## Excerpts from a dataset
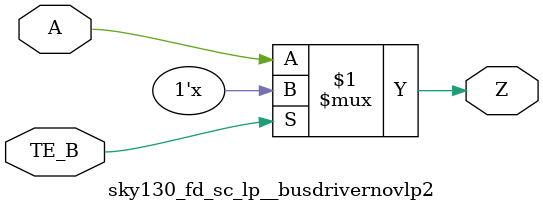
<source format=v>
/*
 * Copyright 2020 The SkyWater PDK Authors
 *
 * Licensed under the Apache License, Version 2.0 (the "License");
 * you may not use this file except in compliance with the License.
 * You may obtain a copy of the License at
 *
 *     https://www.apache.org/licenses/LICENSE-2.0
 *
 * Unless required by applicable law or agreed to in writing, software
 * distributed under the License is distributed on an "AS IS" BASIS,
 * WITHOUT WARRANTIES OR CONDITIONS OF ANY KIND, either express or implied.
 * See the License for the specific language governing permissions and
 * limitations under the License.
 *
 * SPDX-License-Identifier: Apache-2.0
*/


`ifndef SKY130_FD_SC_LP__BUSDRIVERNOVLP2_FUNCTIONAL_V
`define SKY130_FD_SC_LP__BUSDRIVERNOVLP2_FUNCTIONAL_V

/**
 * busdrivernovlp2: Bus driver, enable gates pulldown only (pmos
 *                  devices).
 *
 * Verilog simulation functional model.
 */

`timescale 1ns / 1ps
`default_nettype none

`celldefine
module sky130_fd_sc_lp__busdrivernovlp2 (
    Z   ,
    A   ,
    TE_B
);

    // Module ports
    output Z   ;
    input  A   ;
    input  TE_B;

    //     Name     Output  Other arguments
    bufif0 bufif00 (Z     , A, TE_B        );

endmodule
`endcelldefine

`default_nettype wire
`endif  // SKY130_FD_SC_LP__BUSDRIVERNOVLP2_FUNCTIONAL_V

</source>
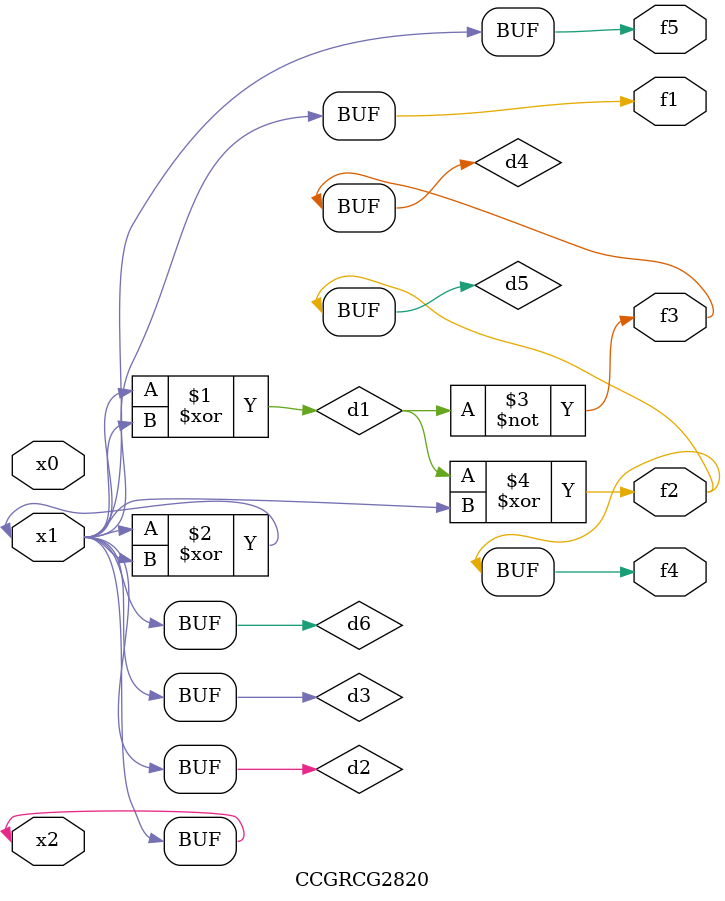
<source format=v>
module CCGRCG2820(
	input x0, x1, x2,
	output f1, f2, f3, f4, f5
);

	wire d1, d2, d3, d4, d5, d6;

	xor (d1, x1, x2);
	buf (d2, x1, x2);
	xor (d3, x1, x2);
	nor (d4, d1);
	xor (d5, d1, d2);
	buf (d6, d2, d3);
	assign f1 = d6;
	assign f2 = d5;
	assign f3 = d4;
	assign f4 = d5;
	assign f5 = d6;
endmodule

</source>
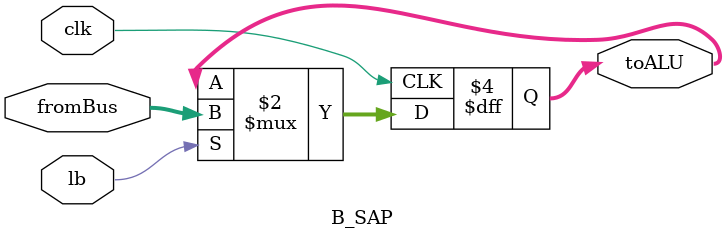
<source format=v>
module B_SAP
	(
		input clk, lb,
		input [7 : 0] fromBus,
		output reg [7 : 0] toALU
	);

	always @ (posedge clk)
		if(lb) toALU <= fromBus;
endmodule

</source>
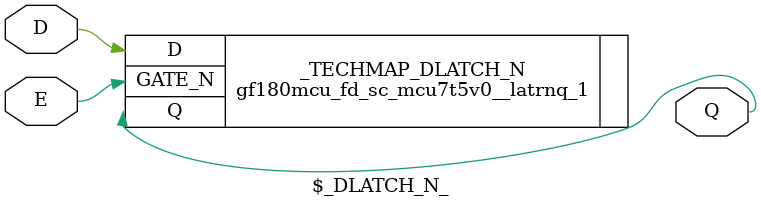
<source format=v>
module \$_DLATCH_P_ (input E, input D, output Q);
  gf180mcu_fd_sc_mcu7t5v0__latq_1 _TECHMAP_DLATCH_P (
    .D(D),
    .Q(Q),
    .GATE(E)
  );
endmodule

module \$_DLATCH_N_ (input E, input D, output Q);
  gf180mcu_fd_sc_mcu7t5v0__latrnq_1 _TECHMAP_DLATCH_N (
    .D(D),
    .Q(Q),
    .GATE_N(E)
  );
endmodule

</source>
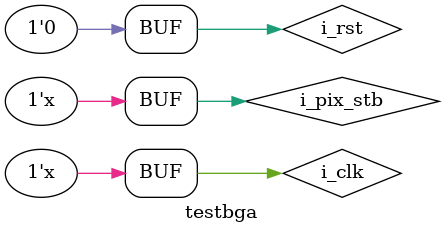
<source format=v>
`timescale 1ns / 1ps


module testbga;

	// Inputs
	reg i_clk;
	reg i_pix_stb;
	reg i_rst;

	// Outputs
	wire o_hs;
	wire o_vs;
	wire o_blanking;
	wire o_active;
	wire o_screenend;
	wire o_animate;
	wire [9:0] o_x;
	wire [8:0] o_y;

	// Instantiate the Unit Under Test (UUT)
	vga640x480 uut (
		.i_clk(i_clk), 
		.i_pix_stb(i_pix_stb), 
		.i_rst(i_rst), 
		.o_hs(o_hs), 
		.o_vs(o_vs), 
		.o_blanking(o_blanking), 
		.o_active(o_active), 
		.o_screenend(o_screenend), 
		.o_animate(o_animate), 
		.o_x(o_x), 
		.o_y(o_y)
	);

	initial begin
		// Initialize Inputs
		i_clk = 0;
		i_pix_stb = 0;
		i_rst = 0;

		// Wait 100 ns for global reset to finish
		#100;
        
		// Add stimulus here

	end
	always #2 i_clk = ~i_clk;
	always #4 i_pix_stb = ~i_pix_stb;
      
endmodule


</source>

## ACTION ITEM
Retype all the records exactly and keep out every picture.

## FINISHED EXERCISE
<source format=v>
/*
 * Copyright 2020 The SkyWater PDK Authors
 *
 * Licensed under the Apache License, Version 2.0 (the "License");
 * you may not use this file except in compliance with the License.
 * You may obtain a copy of the License at
 *
 *     https://www.apache.org/licenses/LICENSE-2.0
 *
 * Unless required by applicable law or agreed to in writing, software
 * distributed under the License is distributed on an "AS IS" BASIS,
 * WITHOUT WARRANTIES OR CONDITIONS OF ANY KIND, either express or implied.
 * See the License for the specific language governing permissions and
 * limitations under the License.
 *
 * SPDX-License-Identifier: Apache-2.0
*/


`ifndef SKY130_FD_SC_LP__BUSDRIVERNOVLP2_FUNCTIONAL_V
`define SKY130_FD_SC_LP__BUSDRIVERNOVLP2_FUNCTIONAL_V

/**
 * busdrivernovlp2: Bus driver, enable gates pulldown only (pmos
 *                  devices).
 *
 * Verilog simulation functional model.
 */

`timescale 1ns / 1ps
`default_nettype none

`celldefine
module sky130_fd_sc_lp__busdrivernovlp2 (
    Z   ,
    A   ,
    TE_B
);

    // Module ports
    output Z   ;
    input  A   ;
    input  TE_B;

    //     Name     Output  Other arguments
    bufif0 bufif00 (Z     , A, TE_B        );

endmodule
`endcelldefine

`default_nettype wire
`endif  // SKY130_FD_SC_LP__BUSDRIVERNOVLP2_FUNCTIONAL_V

</source>
<source format=v>
module CCGRCG2820(
	input x0, x1, x2,
	output f1, f2, f3, f4, f5
);

	wire d1, d2, d3, d4, d5, d6;

	xor (d1, x1, x2);
	buf (d2, x1, x2);
	xor (d3, x1, x2);
	nor (d4, d1);
	xor (d5, d1, d2);
	buf (d6, d2, d3);
	assign f1 = d6;
	assign f2 = d5;
	assign f3 = d4;
	assign f4 = d5;
	assign f5 = d6;
endmodule

</source>
<source format=v>
module B_SAP
	(
		input clk, lb,
		input [7 : 0] fromBus,
		output reg [7 : 0] toALU
	);

	always @ (posedge clk)
		if(lb) toALU <= fromBus;
endmodule

</source>
<source format=v>
module \$_DLATCH_P_ (input E, input D, output Q);
  gf180mcu_fd_sc_mcu7t5v0__latq_1 _TECHMAP_DLATCH_P (
    .D(D),
    .Q(Q),
    .GATE(E)
  );
endmodule

module \$_DLATCH_N_ (input E, input D, output Q);
  gf180mcu_fd_sc_mcu7t5v0__latrnq_1 _TECHMAP_DLATCH_N (
    .D(D),
    .Q(Q),
    .GATE_N(E)
  );
endmodule

</source>
<source format=v>
`timescale 1ns / 1ps


module testbga;

	// Inputs
	reg i_clk;
	reg i_pix_stb;
	reg i_rst;

	// Outputs
	wire o_hs;
	wire o_vs;
	wire o_blanking;
	wire o_active;
	wire o_screenend;
	wire o_animate;
	wire [9:0] o_x;
	wire [8:0] o_y;

	// Instantiate the Unit Under Test (UUT)
	vga640x480 uut (
		.i_clk(i_clk), 
		.i_pix_stb(i_pix_stb), 
		.i_rst(i_rst), 
		.o_hs(o_hs), 
		.o_vs(o_vs), 
		.o_blanking(o_blanking), 
		.o_active(o_active), 
		.o_screenend(o_screenend), 
		.o_animate(o_animate), 
		.o_x(o_x), 
		.o_y(o_y)
	);

	initial begin
		// Initialize Inputs
		i_clk = 0;
		i_pix_stb = 0;
		i_rst = 0;

		// Wait 100 ns for global reset to finish
		#100;
        
		// Add stimulus here

	end
	always #2 i_clk = ~i_clk;
	always #4 i_pix_stb = ~i_pix_stb;
      
endmodule


</source>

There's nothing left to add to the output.